Im Mittelrheintal donnern alte rumpelnde Güterzüge auch nachts durch die Orte. Damit soll 2020 Schluss sein. Züge müssen dann mit Flüsterbremsen und Lärmschutztechnik nachgerüstet sein. Das sieht zumindest ein Gesetzentwurf von Bundesverkehrsminister Alexander Dobrindt vor. Doch Bürgerinitiativen zeigen sich skeptisch.

Von Anke Petermann | 03.03.2015
    Ein Güterzug fährt an Häusern in Assmanshausen (Rüdesheim) vorbei
    Im Rheintal fahren die Züge mitunter dicht an Häusern vorbei. (picture alliance / dpa - Marius Becker)
    Endlich hat die Politik das lange verlangte Signal geliefert, meint Willi Pusch, Vorsitzender der Bundesvereinigung gegen Schienenlärm und einer Bürgerinitiative im Mittelrheintal.

Aufgabe: Gib den Textauszug über den Bahnlärm im Mittelrheintal von „Von Anke Petermann“ bis „- Marius Becker)“ wortgetreu wieder.

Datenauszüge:
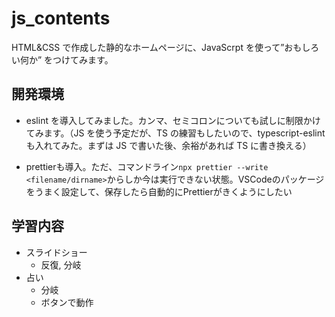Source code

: # js_contents

HTML&CSS で作成した静的なホームページに、JavaScrpt を使って”おもしろい何か” をつけてみます。

## 開発環境

- eslint を導入してみました。カンマ、セミコロンについても試しに制限かけてみます。（JS を使う予定だが、TS の練習もしたいので、typescript-eslint も入れてみた。まずは JS で書いた後、余裕があれば TS に書き換える）

-  prettierも導入。ただ、コマンドライン`npx prettier --write  <filename/dirname>`からしか今は実行できない状態。VSCodeのパッケージをうまく設定して、保存したら自動的にPrettierがきくようにしたい

## 学習内容
* スライドショー
    - 反復, 分岐
* 占い
    - 分岐
    - ボタンで動作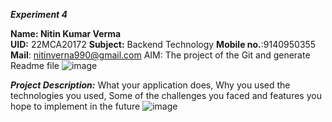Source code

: ***Experiment 4***

**Name: Nitin Kumar Verma**            
**UID:** 22MCA20172
**Subject:** Backend Technology
**Mobile no.**:9140950355
**Mail**: nitinverna990@gmail.com
AIM: The project of the Git and generate Readme file
![image](https://github.com/Nitinverna/nitin/assets/118727410/9315ffb9-fa48-4f99-8b1d-439a5493070e)

***Project Description:***
What your application does,
Why you used the technologies you used,
Some of the challenges you faced and features you hope to implement in the future
![image](https://github.com/Nitinverna/nitin/assets/118727410/05e84d05-f53c-4cb6-8d1b-3ce35717ee05)




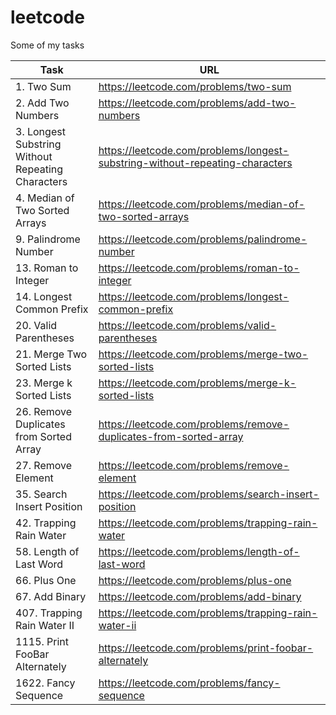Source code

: # leetcode
Some of my tasks

| Task     | URL |
| ---      | ---       |
| 1. Two Sum | https://leetcode.com/problems/two-sum |
| 2. Add Two Numbers | https://leetcode.com/problems/add-two-numbers |
| 3. Longest Substring Without Repeating Characters | https://leetcode.com/problems/longest-substring-without-repeating-characters |
| 4. Median of Two Sorted Arrays | https://leetcode.com/problems/median-of-two-sorted-arrays |
| 9. Palindrome Number | https://leetcode.com/problems/palindrome-number | 
| 13. Roman to Integer | https://leetcode.com/problems/roman-to-integer | 
| 14. Longest Common Prefix | https://leetcode.com/problems/longest-common-prefix | 
| 20. Valid Parentheses | https://leetcode.com/problems/valid-parentheses | 
| 21. Merge Two Sorted Lists | https://leetcode.com/problems/merge-two-sorted-lists | 
| 23. Merge k Sorted Lists | https://leetcode.com/problems/merge-k-sorted-lists |
| 26. Remove Duplicates from Sorted Array | https://leetcode.com/problems/remove-duplicates-from-sorted-array |
| 27. Remove Element | https://leetcode.com/problems/remove-element |
| 35. Search Insert Position | https://leetcode.com/problems/search-insert-position |
| 42. Trapping Rain Water | https://leetcode.com/problems/trapping-rain-water | 
| 58. Length of Last Word | https://leetcode.com/problems/length-of-last-word | 
| 66. Plus One | https://leetcode.com/problems/plus-one | 
| 67. Add Binary | https://leetcode.com/problems/add-binary | 
| 407. Trapping Rain Water II | https://leetcode.com/problems/trapping-rain-water-ii | 
| 1115. Print FooBar Alternately | https://leetcode.com/problems/print-foobar-alternately |
| 1622. Fancy Sequence | https://leetcode.com/problems/fancy-sequence |
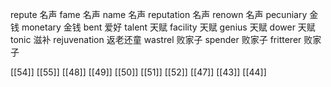 




repute 名声
fame 名声
name 名声
reputation 名声
renown 名声
pecuniary 金钱
monetary 金钱
bent 爱好
talent 天赋
facility 天赋
genius 天赋
dower 天赋
tonic 滋补
rejuvenation 返老还童
wastrel 败家子
spender 败家子
fritterer 败家子

[[54]]
[[55]]
[[48]]
[[49]]
[[50]]
[[51]]
[[52]]
[[47]]
[[43]]
[[44]]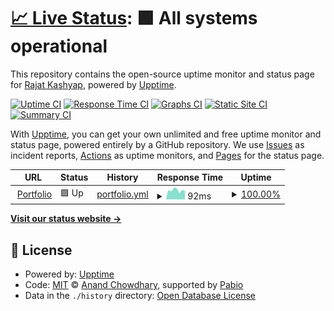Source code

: # [📈 Live Status](https://STRK-ND.github.io/projects_upptime): <!--live status--> **🟩 All systems operational**

This repository contains the open-source uptime monitor and status page for [Rajat Kashyap](https://STRK-ND.github.io/projects_upptime), powered by [Upptime](https://github.com/upptime/upptime).

[![Uptime CI](https://github.com/STRK-ND/projects_upptime/workflows/Uptime%20CI/badge.svg)](https://github.com/STRK-ND/projects_upptime/actions?query=workflow%3A%22Uptime+CI%22)
[![Response Time CI](https://github.com/STRK-ND/projects_upptime/workflows/Response%20Time%20CI/badge.svg)](https://github.com/STRK-ND/projects_upptime/actions?query=workflow%3A%22Response+Time+CI%22)
[![Graphs CI](https://github.com/STRK-ND/projects_upptime/workflows/Graphs%20CI/badge.svg)](https://github.com/STRK-ND/projects_upptime/actions?query=workflow%3A%22Graphs+CI%22)
[![Static Site CI](https://github.com/STRK-ND/projects_upptime/workflows/Static%20Site%20CI/badge.svg)](https://github.com/STRK-ND/projects_upptime/actions?query=workflow%3A%22Static+Site+CI%22)
[![Summary CI](https://github.com/STRK-ND/projects_upptime/workflows/Summary%20CI/badge.svg)](https://github.com/STRK-ND/projects_upptime/actions?query=workflow%3A%22Summary+CI%22)

With [Upptime](https://upptime.js.org), you can get your own unlimited and free uptime monitor and status page, powered entirely by a GitHub repository. We use [Issues](https://github.com/STRK-ND/projects_upptime/issues) as incident reports, [Actions](https://github.com/STRK-ND/projects_upptime/actions) as uptime monitors, and [Pages](https://STRK-ND.github.io/projects_upptime) for the status page.

<!--start: status pages-->
<!-- This summary is generated by Upptime (https://github.com/upptime/upptime) -->
<!-- Do not edit this manually, your changes will be overwritten -->
<!-- prettier-ignore -->
| URL | Status | History | Response Time | Uptime |
| --- | ------ | ------- | ------------- | ------ |
| <img alt="" src="https://icons.duckduckgo.com/ip3/rajat-kashyap-portfolio.vercel.app.ico" height="13"> [Portfolio](https://rajat-kashyap-portfolio.vercel.app) | 🟩 Up | [portfolio.yml](https://github.com/STRK-ND/projects_upptime/commits/HEAD/history/portfolio.yml) | <details><summary><img alt="Response time graph" src="./graphs/portfolio/response-time-week.png" height="20"> 92ms</summary><br><a href="https://STRK-ND.github.io/projects_upptime/history/portfolio"><img alt="Response time 174" src="https://img.shields.io/endpoint?url=https%3A%2F%2Fraw.githubusercontent.com%2FSTRK-ND%2Fprojects_upptime%2FHEAD%2Fapi%2Fportfolio%2Fresponse-time.json"></a><br><a href="https://STRK-ND.github.io/projects_upptime/history/portfolio"><img alt="24-hour response time 123" src="https://img.shields.io/endpoint?url=https%3A%2F%2Fraw.githubusercontent.com%2FSTRK-ND%2Fprojects_upptime%2FHEAD%2Fapi%2Fportfolio%2Fresponse-time-day.json"></a><br><a href="https://STRK-ND.github.io/projects_upptime/history/portfolio"><img alt="7-day response time 92" src="https://img.shields.io/endpoint?url=https%3A%2F%2Fraw.githubusercontent.com%2FSTRK-ND%2Fprojects_upptime%2FHEAD%2Fapi%2Fportfolio%2Fresponse-time-week.json"></a><br><a href="https://STRK-ND.github.io/projects_upptime/history/portfolio"><img alt="30-day response time 220" src="https://img.shields.io/endpoint?url=https%3A%2F%2Fraw.githubusercontent.com%2FSTRK-ND%2Fprojects_upptime%2FHEAD%2Fapi%2Fportfolio%2Fresponse-time-month.json"></a><br><a href="https://STRK-ND.github.io/projects_upptime/history/portfolio"><img alt="1-year response time 174" src="https://img.shields.io/endpoint?url=https%3A%2F%2Fraw.githubusercontent.com%2FSTRK-ND%2Fprojects_upptime%2FHEAD%2Fapi%2Fportfolio%2Fresponse-time-year.json"></a></details> | <details><summary><a href="https://STRK-ND.github.io/projects_upptime/history/portfolio">100.00%</a></summary><a href="https://STRK-ND.github.io/projects_upptime/history/portfolio"><img alt="All-time uptime 100.00%" src="https://img.shields.io/endpoint?url=https%3A%2F%2Fraw.githubusercontent.com%2FSTRK-ND%2Fprojects_upptime%2FHEAD%2Fapi%2Fportfolio%2Fuptime.json"></a><br><a href="https://STRK-ND.github.io/projects_upptime/history/portfolio"><img alt="24-hour uptime 100.00%" src="https://img.shields.io/endpoint?url=https%3A%2F%2Fraw.githubusercontent.com%2FSTRK-ND%2Fprojects_upptime%2FHEAD%2Fapi%2Fportfolio%2Fuptime-day.json"></a><br><a href="https://STRK-ND.github.io/projects_upptime/history/portfolio"><img alt="7-day uptime 100.00%" src="https://img.shields.io/endpoint?url=https%3A%2F%2Fraw.githubusercontent.com%2FSTRK-ND%2Fprojects_upptime%2FHEAD%2Fapi%2Fportfolio%2Fuptime-week.json"></a><br><a href="https://STRK-ND.github.io/projects_upptime/history/portfolio"><img alt="30-day uptime 100.00%" src="https://img.shields.io/endpoint?url=https%3A%2F%2Fraw.githubusercontent.com%2FSTRK-ND%2Fprojects_upptime%2FHEAD%2Fapi%2Fportfolio%2Fuptime-month.json"></a><br><a href="https://STRK-ND.github.io/projects_upptime/history/portfolio"><img alt="1-year uptime 100.00%" src="https://img.shields.io/endpoint?url=https%3A%2F%2Fraw.githubusercontent.com%2FSTRK-ND%2Fprojects_upptime%2FHEAD%2Fapi%2Fportfolio%2Fuptime-year.json"></a></details>

<!--end: status pages-->

[**Visit our status website →**](https://STRK-ND.github.io/projects_upptime)

## 📄 License

- Powered by: [Upptime](https://github.com/upptime/upptime)
- Code: [MIT](./LICENSE) © [Anand Chowdhary](https://anandchowdhary.com), supported by [Pabio](https://pabio.com)
- Data in the `./history` directory: [Open Database License](https://opendatacommons.org/licenses/odbl/1-0/)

Ergebnis:
Von Anke Petermann | 03.03.2015
    Ein Güterzug fährt an Häusern in Assmanshausen (Rüdesheim) vorbei
    Im Rheintal fahren die Züge mitunter dicht an Häusern vorbei. (picture alliance / dpa - Marius Becker)